──────── EXERCISE DATA ────────

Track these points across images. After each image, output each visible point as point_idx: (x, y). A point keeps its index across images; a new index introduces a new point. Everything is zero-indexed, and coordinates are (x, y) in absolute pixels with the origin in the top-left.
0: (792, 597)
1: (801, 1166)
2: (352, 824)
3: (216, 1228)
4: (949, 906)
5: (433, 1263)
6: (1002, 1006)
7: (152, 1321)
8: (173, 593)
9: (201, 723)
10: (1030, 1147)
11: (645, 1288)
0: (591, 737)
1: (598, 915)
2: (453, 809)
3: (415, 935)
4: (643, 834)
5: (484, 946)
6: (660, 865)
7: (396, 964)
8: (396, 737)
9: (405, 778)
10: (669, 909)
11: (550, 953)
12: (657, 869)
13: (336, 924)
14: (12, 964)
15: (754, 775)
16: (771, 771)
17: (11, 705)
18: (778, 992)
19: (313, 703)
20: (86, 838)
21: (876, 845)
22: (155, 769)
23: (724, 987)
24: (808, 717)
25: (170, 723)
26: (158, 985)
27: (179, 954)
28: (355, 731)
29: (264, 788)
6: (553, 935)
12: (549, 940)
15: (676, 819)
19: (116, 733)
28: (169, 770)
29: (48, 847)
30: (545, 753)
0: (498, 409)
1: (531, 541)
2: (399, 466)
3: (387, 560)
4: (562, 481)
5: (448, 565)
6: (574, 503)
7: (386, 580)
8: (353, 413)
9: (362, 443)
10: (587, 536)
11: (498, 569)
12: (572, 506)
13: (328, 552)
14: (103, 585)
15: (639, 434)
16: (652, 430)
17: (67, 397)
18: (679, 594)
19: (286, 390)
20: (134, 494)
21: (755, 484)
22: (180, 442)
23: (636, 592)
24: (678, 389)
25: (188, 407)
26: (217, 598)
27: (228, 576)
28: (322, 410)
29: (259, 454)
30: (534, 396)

────────

TASK INSTRUCTIONS
Above are the records; reproduce all of them exactly.

ANSWER TO THE PROBLEM
Track these points across images. After each image, output each visible point as point_idx: (x, y). A point keeps its index across images; a new index introduces a new point. Everything is zero-indexed, and coordinates are (x, y) in absolute pixels with the origin in the top-left.
0: (792, 597)
1: (801, 1166)
2: (352, 824)
3: (216, 1228)
4: (949, 906)
5: (433, 1263)
6: (1002, 1006)
7: (152, 1321)
8: (173, 593)
9: (201, 723)
10: (1030, 1147)
11: (645, 1288)
0: (591, 737)
1: (598, 915)
2: (453, 809)
3: (415, 935)
4: (643, 834)
5: (484, 946)
6: (660, 865)
7: (396, 964)
8: (396, 737)
9: (405, 778)
10: (669, 909)
11: (550, 953)
12: (657, 869)
13: (336, 924)
14: (12, 964)
15: (754, 775)
16: (771, 771)
17: (11, 705)
18: (778, 992)
19: (313, 703)
20: (86, 838)
21: (876, 845)
22: (155, 769)
23: (724, 987)
24: (808, 717)
25: (170, 723)
26: (158, 985)
27: (179, 954)
28: (355, 731)
29: (264, 788)
6: (553, 935)
12: (549, 940)
15: (676, 819)
19: (116, 733)
28: (169, 770)
29: (48, 847)
30: (545, 753)
0: (498, 409)
1: (531, 541)
2: (399, 466)
3: (387, 560)
4: (562, 481)
5: (448, 565)
6: (574, 503)
7: (386, 580)
8: (353, 413)
9: (362, 443)
10: (587, 536)
11: (498, 569)
12: (572, 506)
13: (328, 552)
14: (103, 585)
15: (639, 434)
16: (652, 430)
17: (67, 397)
18: (679, 594)
19: (286, 390)
20: (134, 494)
21: (755, 484)
22: (180, 442)
23: (636, 592)
24: (678, 389)
25: (188, 407)
26: (217, 598)
27: (228, 576)
28: (322, 410)
29: (259, 454)
30: (534, 396)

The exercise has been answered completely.